* [WHAT THIS TASK INVOLVES] Scan the records below. List lines holding "workplan".

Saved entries
* * * * * * * * *
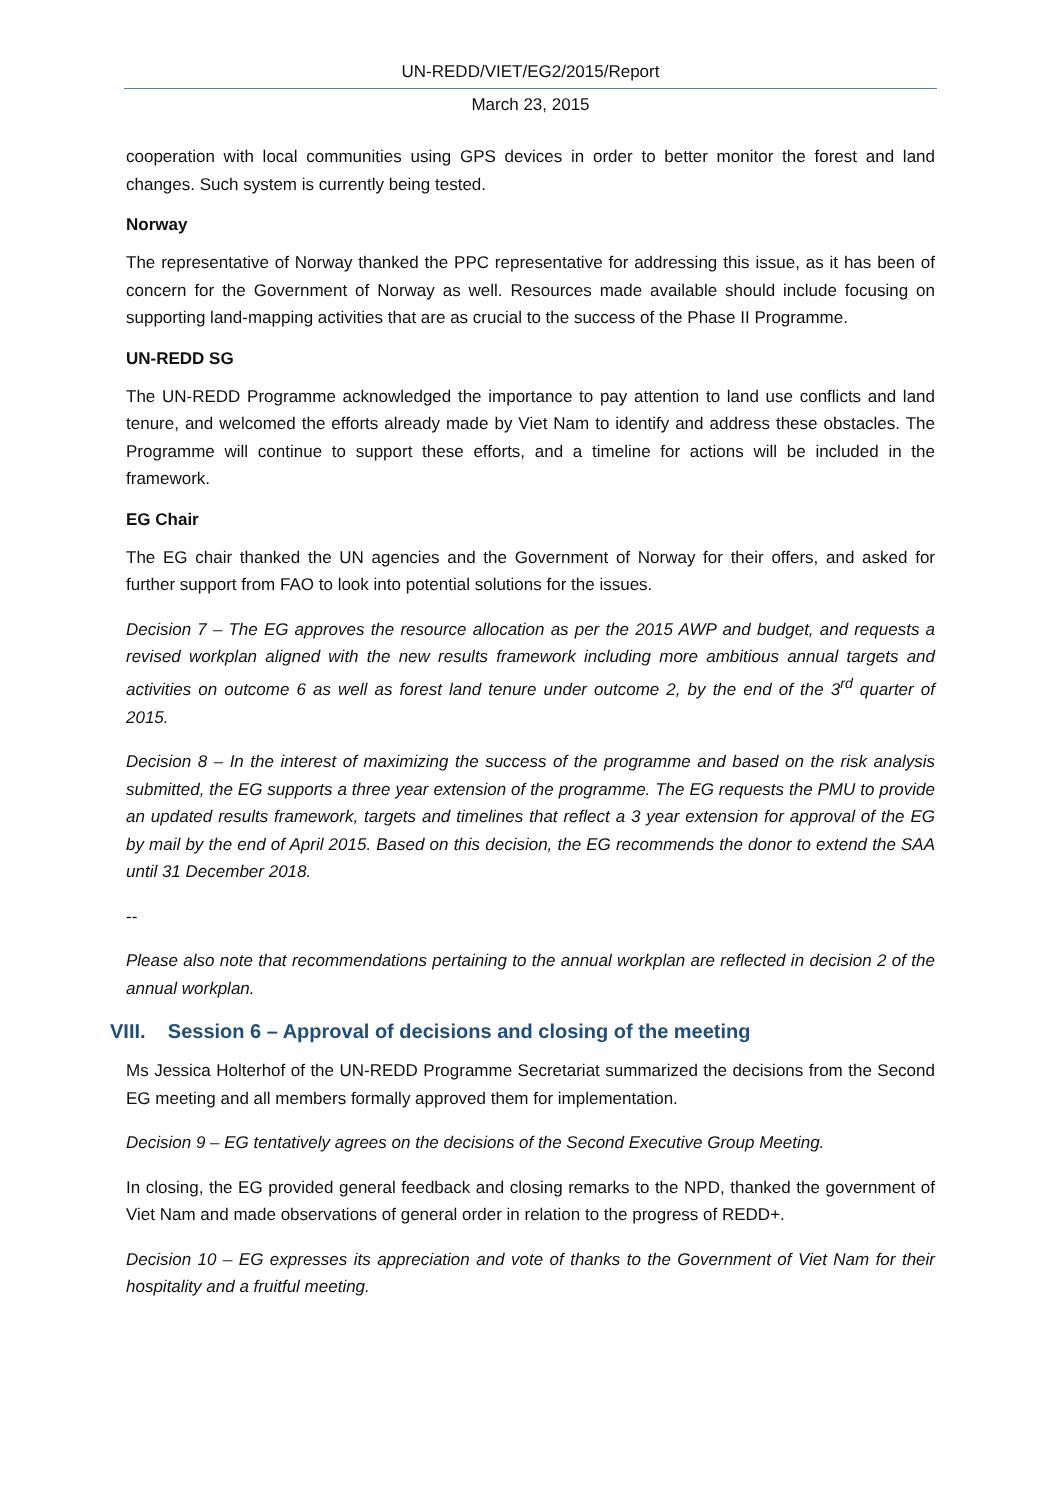UN-REDD/VIET/EG2/2015/Report
March 23, 2015
cooperation with local communities using GPS devices in order to better monitor the forest and land changes. Such system is currently being tested.
Norway
The representative of Norway thanked the PPC representative for addressing this issue, as it has been of concern for the Government of Norway as well. Resources made available should include focusing on supporting land-mapping activities that are as crucial to the success of the Phase II Programme.
UN-REDD SG
The UN-REDD Programme acknowledged the importance to pay attention to land use conflicts and land tenure, and welcomed the efforts already made by Viet Nam to identify and address these obstacles. The Programme will continue to support these efforts, and a timeline for actions will be included in the framework.
EG Chair
The EG chair thanked the UN agencies and the Government of Norway for their offers, and asked for further support from FAO to look into potential solutions for the issues.
Decision 7 – The EG approves the resource allocation as per the 2015 AWP and budget, and requests a revised workplan aligned with the new results framework including more ambitious annual targets and activities on outcome 6 as well as forest land tenure under outcome 2, by the end of the 3<sup>rd</sup> quarter of 2015.
Decision 8 – In the interest of maximizing the success of the programme and based on the risk analysis submitted, the EG supports a three year extension of the programme. The EG requests the PMU to provide an updated results framework, targets and timelines that reflect a 3 year extension for approval of the EG by mail by the end of April 2015. Based on this decision, the EG recommends the donor to extend the SAA until 31 December 2018.
--
Please also note that recommendations pertaining to the annual workplan are reflected in decision 2 of the annual workplan.
VIII. Session 6 – Approval of decisions and closing of the meeting
Ms Jessica Holterhof of the UN-REDD Programme Secretariat summarized the decisions from the Second EG meeting and all members formally approved them for implementation.
Decision 9 – EG tentatively agrees on the decisions of the Second Executive Group Meeting.
In closing, the EG provided general feedback and closing remarks to the NPD, thanked the government of Viet Nam and made observations of general order in relation to the progress of REDD+.
Decision 10 – EG expresses its appreciation and vote of thanks to the Government of Viet Nam for their hospitality and a fruitful meeting.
* * * * * * * * *
* [OUTPUT FOR THIS TASK]
Decision 7 – The EG approves the resource allocation as per the 2015 AWP and budget, and requests a revised workplan aligned with the new results framework including more ambitious annual targets and activities on outcome 6 as well as forest land tenure under outcome 2, by the end of the 3<sup>rd</sup> quarter of 2015.
Please also note that recommendations pertaining to the annual workplan are reflected in decision 2 of the annual workplan.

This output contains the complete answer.